In classic totalitarian fashion, officials subject the masses to intensive political and ideological indoctrination through the media, schools, and work and neighborhood associations. Ordinary North Koreans face a steady onslaught of propaganda from radios and televisions that are pretuned to receive only government stations. Foreign visitors and academics say that children receive mandatory military training and indoctrination at their schools. The regime also routinely orchestrates rallies, mass marches, and performances involving thousands of people which glorify the two Kims and the state.

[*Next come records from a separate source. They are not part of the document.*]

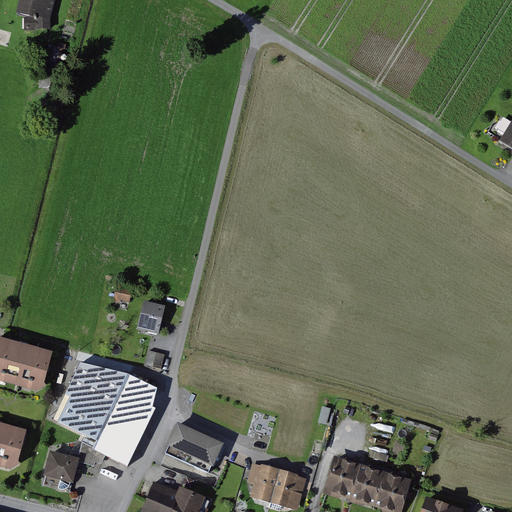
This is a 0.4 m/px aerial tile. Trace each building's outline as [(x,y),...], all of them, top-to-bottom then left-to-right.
[(34,18),(51,22),(52,22),(56,0),(21,0),(18,15),(34,18)] [(52,30),(51,22),(34,18),(25,19),(26,32),(52,30)] [(61,48),(51,45),(44,68),(54,71),(61,48)] [(511,148),(511,124),(501,142),(511,148)] [(133,291),(118,287),(115,299),(130,303),(133,291)] [(157,335),(164,307),(145,302),(138,330),(157,335)] [(54,350),(0,336),(0,379),(44,391),(54,350)] [(146,364),(161,368),(165,354),(150,350),(146,364)] [(60,423),(86,436),(97,441),(94,449),(107,456),(128,466),(156,409),(144,403),(152,386),(130,375),(82,363),(66,395),(72,398),(60,423)] [(322,406),(319,423),(327,424),(330,407),(322,406)] [(0,464),(19,469),(29,430),(0,422),(0,464)] [(214,472),(227,445),(181,423),(168,449),(214,472)] [(103,464),(107,456),(94,449),(97,441),(86,436),(80,456),(79,461),(96,466),(97,461),(103,464)] [(79,461),(80,456),(51,450),(46,476),(74,482),(79,461)] [(364,464),(336,456),(325,492),(353,501),(364,464)] [(253,497),(272,502),(282,470),(255,462),(249,482),(256,484),(253,497)] [(388,472),(364,464),(353,501),(377,508),(388,472)] [(310,478),(282,470),(272,502),(300,511),(310,478)] [(403,511),(414,480),(388,472),(377,508),(389,511),(403,511)] [(148,497),(173,507),(180,492),(154,481),(148,497)] [(182,486),(180,492),(173,507),(176,509),(184,511),(200,511),(207,496),(182,486)] [(174,511),(176,509),(173,507),(148,497),(141,511),(174,511)] [(463,511),(464,511),(427,498),(422,511),(463,511)]
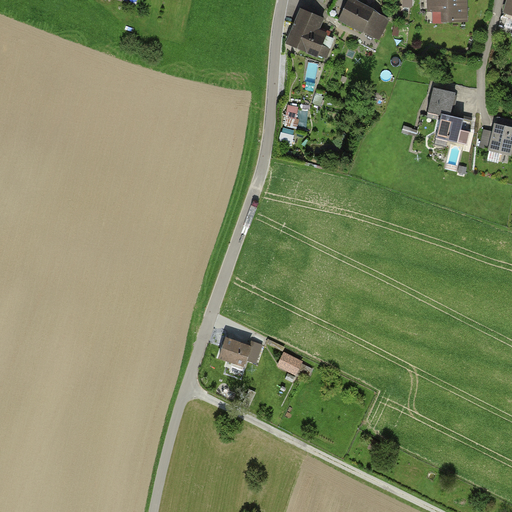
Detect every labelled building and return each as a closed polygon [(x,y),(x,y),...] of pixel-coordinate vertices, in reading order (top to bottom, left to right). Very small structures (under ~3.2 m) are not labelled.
[(387,20),(345,0),(336,0),(330,13),(342,19),(341,21),(378,39),(387,20)] [(465,0),(423,0),(425,24),(467,21),(465,0)] [(511,0),(504,0),(501,14),(511,16),(511,0)] [(287,44),(325,60),(334,40),(328,38),(331,33),(319,28),(323,20),(301,11),(287,44)] [(434,89),(429,113),(442,116),(438,138),(468,145),(471,122),(450,116),(455,94),(434,89)] [(302,108),(313,109),(314,102),(303,100),(302,108)] [(298,109),(289,107),(284,126),(297,129),(299,121),(295,120),(298,109)] [(511,141),(511,129),(491,124),(484,151),(508,157),(511,141)] [(249,349),(222,339),(215,358),(241,368),(243,361),(256,365),(263,346),(252,342),(249,349)] [(304,362),(284,353),(277,367),(297,376),(304,362)]
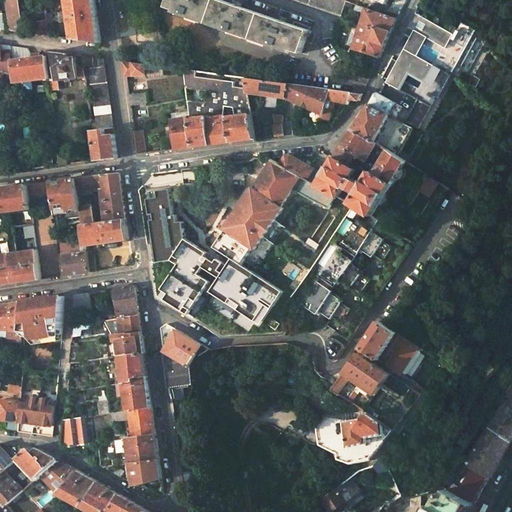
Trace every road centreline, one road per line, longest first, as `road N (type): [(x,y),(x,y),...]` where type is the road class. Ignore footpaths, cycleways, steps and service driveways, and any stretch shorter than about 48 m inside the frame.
road 1 (residential): [(450,201),(333,370),(313,339),(214,342),(147,305)]
road 2 (residential): [(127,163),(328,138),(366,98),(398,31)]
road 3 (residential): [(173,509),(147,305)]
road 4 (residential): [(0,437),(42,441),(152,506),(173,509)]
road 5 (residential): [(104,0),(127,163)]
road 6 (residential): [(142,274),(0,294)]
road 7 (residential): [(0,180),(127,163)]
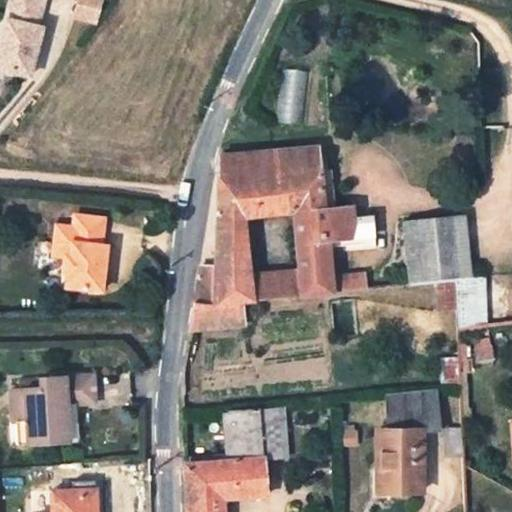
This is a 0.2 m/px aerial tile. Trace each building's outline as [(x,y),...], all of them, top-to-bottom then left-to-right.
[(47,0),(13,0),(0,50),(0,69),(31,78),(44,30),(39,29),(47,0)] [(78,0),(74,17),(97,24),(103,0),(78,0)] [(304,113),(304,70),(284,70),(284,113),(304,113)] [(297,271),(300,271),(302,295),(330,292),(325,242),(345,240),(346,246),(372,244),(370,217),(350,218),(349,206),(332,207),(329,171),(319,172),(317,147),(218,156),(217,163),(214,228),(241,225),(240,218),(239,209),(291,204),(292,211),(297,271)] [(239,209),(240,218),(292,211),(291,204),(239,209)] [(463,214),(400,222),(407,283),(435,280),(455,278),(471,276),(463,214)] [(61,225),(58,241),(69,242),(67,256),(64,272),(69,273),(67,286),(102,292),(109,247),(104,247),(109,220),(79,215),(77,227),(61,225)] [(241,225),(214,228),(212,267),(211,305),(238,304),(250,301),(246,275),(241,225)] [(67,256),(69,242),(58,241),(56,255),(67,256)] [(211,305),(212,267),(199,267),(191,323),(189,330),(239,325),(238,304),(211,305)] [(345,291),(369,286),(366,269),(342,274),(345,291)] [(297,271),(246,275),(250,301),(302,295),(300,271),(297,271)] [(483,324),(482,275),(471,276),(455,278),(456,308),(456,327),(483,324)] [(435,280),(436,309),(456,308),(455,278),(435,280)] [(458,361),(446,360),(444,372),(458,372),(458,361)] [(92,374),(38,378),(39,389),(22,391),(10,391),(12,420),(16,420),(25,419),(26,443),(68,440),(65,403),(74,403),(94,401),(92,374)] [(39,389),(38,378),(21,380),(22,391),(39,389)] [(384,395),(383,429),(374,429),(374,492),(419,492),(419,430),(438,430),(438,391),(384,395)] [(65,403),(68,440),(77,440),(74,403),(65,403)] [(258,409),(261,460),(285,457),(281,407),(258,409)] [(258,409),(228,413),(230,450),(231,460),(185,464),(185,511),(220,511),(220,498),(262,494),(261,460),(258,409)] [(195,454),(195,415),(182,415),(184,455),(195,454)] [(18,444),(26,443),(25,419),(16,420),(18,444)] [(460,428),(444,428),(444,456),(461,456),(460,428)] [(231,460),(230,450),(195,454),(184,455),(185,464),(231,460)] [(84,490),(83,479),(67,480),(67,490),(84,490)] [(95,511),(95,489),(84,490),(67,490),(50,491),(50,504),(42,504),(42,511),(95,511)]
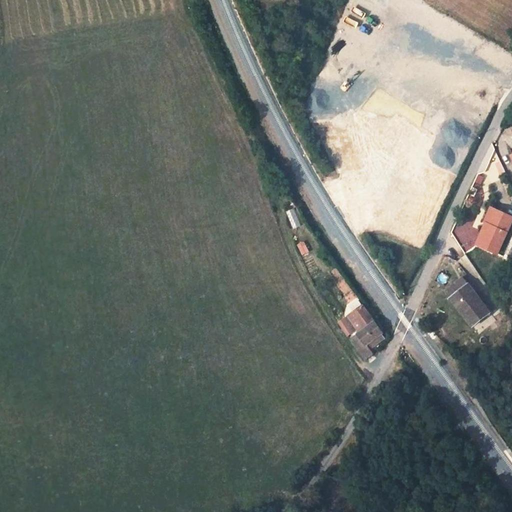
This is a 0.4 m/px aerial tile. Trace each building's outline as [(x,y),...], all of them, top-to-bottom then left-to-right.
[(487,249),(507,259),(511,248),(511,217),(508,216),(498,236),(494,234),(487,249)] [(309,252),(304,243),(299,245),(304,255),(309,252)] [(496,318),(471,282),(464,287),(489,323),(496,318)] [(478,330),(489,323),(464,287),(453,295),(478,330)] [(375,323),(363,306),(348,317),(360,334),(352,340),(367,359),(374,354),(370,349),(367,344),(374,340),(377,344),(385,338),(382,334),(383,332),(376,322),(375,323)] [(346,319),(342,313),(336,317),(340,323),(344,320),(346,319)] [(354,332),(348,323),(346,324),(344,320),(340,323),(348,336),(354,332)] [(377,344),(374,340),(367,344),(370,349),(377,344)]
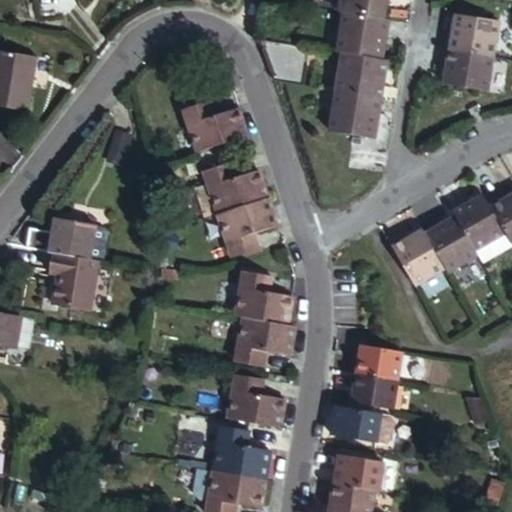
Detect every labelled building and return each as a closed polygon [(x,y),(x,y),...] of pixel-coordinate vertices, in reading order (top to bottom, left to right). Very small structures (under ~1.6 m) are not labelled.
[(388,0),(342,0),(340,11),(346,12),(386,19),(388,0)] [(392,19),(386,19),(346,12),(339,52),(345,52),(385,59),(392,19)] [(457,16),(451,50),(495,58),(501,24),(457,16)] [(259,45),(275,81),(304,85),(312,46),(261,37),(259,45)] [(495,58),(451,50),(445,84),(489,92),(495,58)] [(0,108),(29,113),(39,59),(0,52),(0,108)] [(390,60),(385,59),(345,52),(338,91),(383,99),(390,60)] [(383,99),(338,91),(331,131),(376,139),(383,99)] [(224,144),(247,136),(238,109),(216,116),(211,100),(184,110),(198,153),(224,144)] [(473,116),(485,117),(479,106),(471,110),(473,116)] [(116,130),(110,158),(125,161),(131,133),(116,130)] [(198,153),(205,172),(231,163),(224,144),(198,153)] [(205,172),(219,214),(268,198),(258,171),(238,178),(231,163),(205,172)] [(476,250),(508,233),(492,206),(485,194),(455,211),(457,215),(476,250)] [(511,194),(492,206),(508,233),(511,239),(511,194)] [(268,198),(219,214),(233,257),(260,248),(255,233),(277,226),(268,198)] [(480,255),(476,250),(457,215),(427,232),(447,268),(449,272),(480,255)] [(54,252),(89,257),(95,224),(59,219),(56,233),(54,252)] [(26,247),(54,252),(56,233),(31,228),(26,247)] [(417,285),(447,268),(427,232),(425,228),(394,247),(417,285)] [(91,310),(100,259),(89,257),(54,252),(51,271),(59,273),(54,304),(91,310)] [(237,315),(244,316),(289,324),(294,296),(270,292),(272,276),(245,272),(237,315)] [(22,315),(0,311),(0,344),(16,347),(19,330),(22,315)] [(32,332),(35,317),(22,315),(19,330),(32,332)] [(290,354),(295,325),(289,324),(244,316),(236,360),(264,365),(267,350),(290,354)] [(363,345),(359,373),(399,380),(404,350),(363,345)] [(399,380),(359,373),(354,402),(394,409),(399,380)] [(230,419),(279,427),(284,399),(262,394),(264,379),(237,374),(230,419)] [(379,442),(383,414),(338,407),(333,434),(379,442)] [(383,414),(379,442),(390,443),(394,440),(398,420),(394,416),(383,414)] [(224,426),(216,470),(266,478),(271,451),(247,446),(249,431),(224,426)] [(505,459),(498,433),(485,437),(493,462),(505,459)] [(376,489),(379,490),(385,462),(341,456),(336,483),(376,489)] [(266,478),(216,470),(208,511),(235,511),(237,503),(261,507),(266,478)] [(502,495),(507,478),(500,476),(495,493),(502,495)] [(343,511),(372,511),(376,489),(336,483),(331,510),(343,511)]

The regime uses a vague guiding philosophy of juche, or "I myself," to justify its dictatorship and rabid efforts to root out dissent. Credited to former president Kim Il-sung, juche emphasizes national self-reliance and stresses that the collective will of the people is embodied in a supreme leader. Opposing the leader, therefore, means opposing the national interest. Taking this to the extreme, officials have punished people for offenses as trivial as accidentally defacing photographs of Kim Il-sung or Kim Jong-il, according to the U.S. State Department report.

Few women have reached the top ranks of the ruling KWP or the government. Little is known about how problems such as domestic violence or workplace discrimination may affect North Korean women.

North Korea's economy remains centrally planned even after the recent market reforms. The government prohibits private property, assigns all jobs, and directs and controls nearly all economic activity, with the exception of crops grown in small private gardens. Even the small farmers' markets now allowed in the cities are tightly run. Prior to the economic collapse that began in the early 1990s, the government provided all North Koreans with free food, housing, clothing, and medical care. Today, it barely provides these essentials.

The economy is hobbled not only by rigid state control but also by creaking infrastructure and an inability to borrow on world markets and from the World Bank and other multilateral agencies because of sanctions and a past foreign debt default. Spending on the country's million-man army and other military programs very likely consumes at least one-quarter of economic output, according to the U.S. State Department report.